**Text block:**
______________________________
CUBA, BERNIE AND US

I hate labels.  Labels end thinking.  Put a label on someone, and you no longer have to consider what that person means when she speaks.  All you need is the meaning you put into the label.  Our present shameful political scene is just one massive collection of labels.  Democrat, Republican, conservative, liberal, progressive, populist, right-wing, left-wing, etc.  Don’t even get me started on judicial theories.  All of these are just cubbyholes for our prejudices, and we use them so we don’t have to think about what their proponents and opponents mean when they say them.  It is exactly the same as labeling someone a liar or a choker or a con man.  Don’t think.  Just label.  I hate it.

 

So let us put aside this anti-intellectualism, this abandonment of what It means to be a human being, and consider another one of the labels:  socialism.  The other day the news featured a marine biologist who had joined efforts with a team of Cuban marine biologists to investigate the waters around Cuba.  He found two things of great significance.  The first was that, when he dove into the waters surrounding Cuba, he found that the sea life and the coral life around the island were flourishing.  He observed that ninety miles away, in Miami, one could find nothing like that because the environment had been rendered too toxic for marine life to survive and grow.

 

The second thing he observed was the attitude of the people of Cuba.  He said that he was expecting to find a group of frustrated capitalists, all thirsting for the opportunity to adopt the American way of business.  Instead, he said, he found that people, while openly critical of their government, were happy with their way of life and with the relation they had with their environment.  Yes, the infrastructure was badly in need of repair.  But there was no urge to engage in the endless pursuit of profit which has come to define the American style of living.

 

The beauty of the sea world around Cuba highlights, by glaring contrast, the junkification of the American landscape by the unslakeable thirst for profit that has characterized American business for the past several decades.  What little of the environment we have put aside for communal use and appreciation is now being put at risk by those in government who would sell it off to private interests.  Every call for environmental protection is shouted down in the name of jobs, by which label the opponents mean profit.  It is in the name of profit that we are, for the first time in the history of this nation, passing on to our progeny a world that is decidedly worse than the one we inherited.

 

We are in need, not of a change of political regime, but of a serious cultural change.  We need to see the world, our world, in a manner consonant with our environment.  We need, as a culture, to see environment, and social interrelations, not as a means to personal aggrandizement, but as a shared asset to be put ahead of any private gain.  We need to have the attitude that the Cubans seem to have developed in their decades of development since the overthrow of dictatorship.

 

Is that socialism?  Well, that depends on what you mean by socialism, and to understand that you have to look at the term outside of its meaning as a label.  Trump now refers to Bernie Sanders as a communist, which only proves how lost in labels Trump is.  If you want to understand what it is that is rallying youth around Sanders, you have to think about what it that youth wants from society and what it is they, perhaps naively, think that they might get from their politicians.
______________________________
**Entries provided:**
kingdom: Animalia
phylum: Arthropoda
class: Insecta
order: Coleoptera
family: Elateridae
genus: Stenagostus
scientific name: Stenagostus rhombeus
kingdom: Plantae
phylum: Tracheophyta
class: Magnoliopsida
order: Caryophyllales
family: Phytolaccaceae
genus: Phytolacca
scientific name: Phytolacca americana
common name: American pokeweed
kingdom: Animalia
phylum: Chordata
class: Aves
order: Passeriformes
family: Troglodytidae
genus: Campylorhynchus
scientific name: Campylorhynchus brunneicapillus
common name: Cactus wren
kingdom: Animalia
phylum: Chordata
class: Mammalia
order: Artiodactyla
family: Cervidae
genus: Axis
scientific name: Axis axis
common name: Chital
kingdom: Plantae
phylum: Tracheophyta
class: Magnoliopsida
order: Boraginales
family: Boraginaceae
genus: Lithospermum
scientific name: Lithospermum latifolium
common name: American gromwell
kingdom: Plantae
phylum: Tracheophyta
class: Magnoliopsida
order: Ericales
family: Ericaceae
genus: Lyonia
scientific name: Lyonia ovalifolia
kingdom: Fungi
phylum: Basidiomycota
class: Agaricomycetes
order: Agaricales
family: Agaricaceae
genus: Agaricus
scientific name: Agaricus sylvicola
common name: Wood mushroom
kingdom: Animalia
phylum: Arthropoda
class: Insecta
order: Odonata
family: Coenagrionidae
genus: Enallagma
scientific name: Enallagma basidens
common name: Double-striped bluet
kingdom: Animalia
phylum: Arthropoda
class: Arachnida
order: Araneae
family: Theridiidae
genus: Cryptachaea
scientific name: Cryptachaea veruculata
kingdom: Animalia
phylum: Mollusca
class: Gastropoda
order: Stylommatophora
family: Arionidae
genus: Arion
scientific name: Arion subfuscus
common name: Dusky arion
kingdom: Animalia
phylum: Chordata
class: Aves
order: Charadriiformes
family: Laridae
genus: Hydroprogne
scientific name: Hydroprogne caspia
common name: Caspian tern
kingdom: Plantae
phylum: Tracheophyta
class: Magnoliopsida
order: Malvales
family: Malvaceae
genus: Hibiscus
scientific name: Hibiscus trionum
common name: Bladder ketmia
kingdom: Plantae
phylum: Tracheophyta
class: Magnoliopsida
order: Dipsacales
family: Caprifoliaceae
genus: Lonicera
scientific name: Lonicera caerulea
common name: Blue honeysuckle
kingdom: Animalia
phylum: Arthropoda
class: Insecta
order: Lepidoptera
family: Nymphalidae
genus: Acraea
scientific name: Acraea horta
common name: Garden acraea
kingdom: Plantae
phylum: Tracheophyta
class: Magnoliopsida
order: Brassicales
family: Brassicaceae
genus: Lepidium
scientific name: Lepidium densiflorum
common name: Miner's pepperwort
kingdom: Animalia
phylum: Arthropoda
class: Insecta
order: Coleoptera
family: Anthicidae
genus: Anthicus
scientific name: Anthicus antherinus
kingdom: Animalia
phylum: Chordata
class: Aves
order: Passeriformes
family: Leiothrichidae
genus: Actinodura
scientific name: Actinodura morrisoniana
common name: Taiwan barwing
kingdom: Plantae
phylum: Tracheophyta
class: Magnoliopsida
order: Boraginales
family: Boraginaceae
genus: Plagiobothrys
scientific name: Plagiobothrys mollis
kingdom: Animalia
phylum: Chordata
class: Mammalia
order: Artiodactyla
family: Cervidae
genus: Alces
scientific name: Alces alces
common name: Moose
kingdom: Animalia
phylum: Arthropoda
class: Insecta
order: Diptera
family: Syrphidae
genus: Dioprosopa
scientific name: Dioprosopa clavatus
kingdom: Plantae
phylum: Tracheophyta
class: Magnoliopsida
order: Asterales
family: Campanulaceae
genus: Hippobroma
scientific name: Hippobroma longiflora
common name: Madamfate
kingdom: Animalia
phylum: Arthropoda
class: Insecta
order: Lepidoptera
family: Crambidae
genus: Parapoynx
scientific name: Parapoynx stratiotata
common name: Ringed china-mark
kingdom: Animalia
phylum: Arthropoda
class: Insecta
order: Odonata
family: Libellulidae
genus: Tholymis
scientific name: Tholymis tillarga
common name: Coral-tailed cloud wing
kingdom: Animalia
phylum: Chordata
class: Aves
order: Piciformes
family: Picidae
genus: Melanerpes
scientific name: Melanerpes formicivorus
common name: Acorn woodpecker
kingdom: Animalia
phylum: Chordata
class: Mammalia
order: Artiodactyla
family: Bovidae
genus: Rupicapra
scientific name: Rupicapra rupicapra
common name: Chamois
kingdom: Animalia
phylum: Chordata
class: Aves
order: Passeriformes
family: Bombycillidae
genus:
______________________________
**Brief 1:** In the essay on Cuba and Bernie Sanders, what did the marine biologist expect the people of Cuba to be before he arrived?
**Brief 2:** Write the next paragraph of the essay on Cuba and Bernie Sanders, picking up after its final sentence.

**Response area 1:** A group of frustrated capitalists, all thirsting for the opportunity to adopt the American way of business.

**Response area 2:**
I think the youth of America are rebelling against the junkification of our world created by the persistently single-minded pursuit of profit.  The American landscape is well illustrated by the barrenness of the sea world around Florida.  We have, in the name of profit, so reduced and squandered and uglified our surroundings as to render them all but unlivable.  Recently a news program showed photographs of a public school in the Detroit area that had allowed standing water to remain in its walls so long that there were mushrooms growing on the walls.  Our streets and highways are a mess.  our public lands are up for sale.  Our cities are rotting from the inside out.  Over 2000 American cities are providing drinking water that violates OSHA safety standards.

 

What the youth of American are clamoring for is for the assets of this country to be preserved and fostered by the entire community rather than sold off or let slide in the name of profit.  What they are suggesting is that we operate on a different principle, namely that we should all share the cost of those things for which there is a universal need.  We all need military defense and police protection and fire protection.  These things should be paid, and are being paid, by the community.  In addition, we all need medical care, and we all need good streets and highways, and we all need basic education.  These things need to be paid for by the community, and their preservation and fostering must have priority over private profit.  Very likely it means increasing taxes on everyone, in accordance with their ability to pay, and it means placing the needs of the community over the interest of private profit.

 

Is that socialism?  Yes, in an extremely broad sense.  The fact that we all share the cost of military and police and fire departments and roads and highways, means that we are socialists.  We socialize these costs.  If, on the other hand, like Trump and his ilk, you identify socialism as a label that carries with it the inhumane political oppression of the Soviet Union and Maoist China and North Korea, then it is nothing of the kind and you are completely missing the point.

 

The conversation about what we are all looking for needs to start with a clarification.  Democracy is a political system.  It is contrasted with dictatorship.  Socialism is an economic system.  It is contrasted with laissez faire capitalism.  These systems are segments of a broad continuum of answers to two questions:  first, how should a community be governed, and, second, how should a community manage its living needs.  Democracy, oligarchy, plutocracy and dictatorship are segments of the broad continuum of answers to the first question.  There are various ranges of positions within those segments, as is illustrated by the division between Republicans and Democrats, both of which groups are, at least in principle, committed to the principles of democracy.  Likewise, socialism and capitalism have various ranges, from the extremes of Marxist socialism to the much watered down socializing of public costs that is being promoted by the right wing of the Republican party today.

 

Here is my basic point:  Bernie Sanders is not a socialist, not if by that term you mean extreme Marxist socialism.  And we all are socialists, if by that term you mean to include the sharing of expenses like military, police and fire protection.  To find out what someone means by the term, you have to think, and using terms as condemnatory labels will prevent you from thinking.

 

So do me a favor.  The next time you hear someone call Sanders a socialist, ask that person what the word “socialism” means.  If the person won’t discuss it, you’ll know it’s just a label.  I hate labels.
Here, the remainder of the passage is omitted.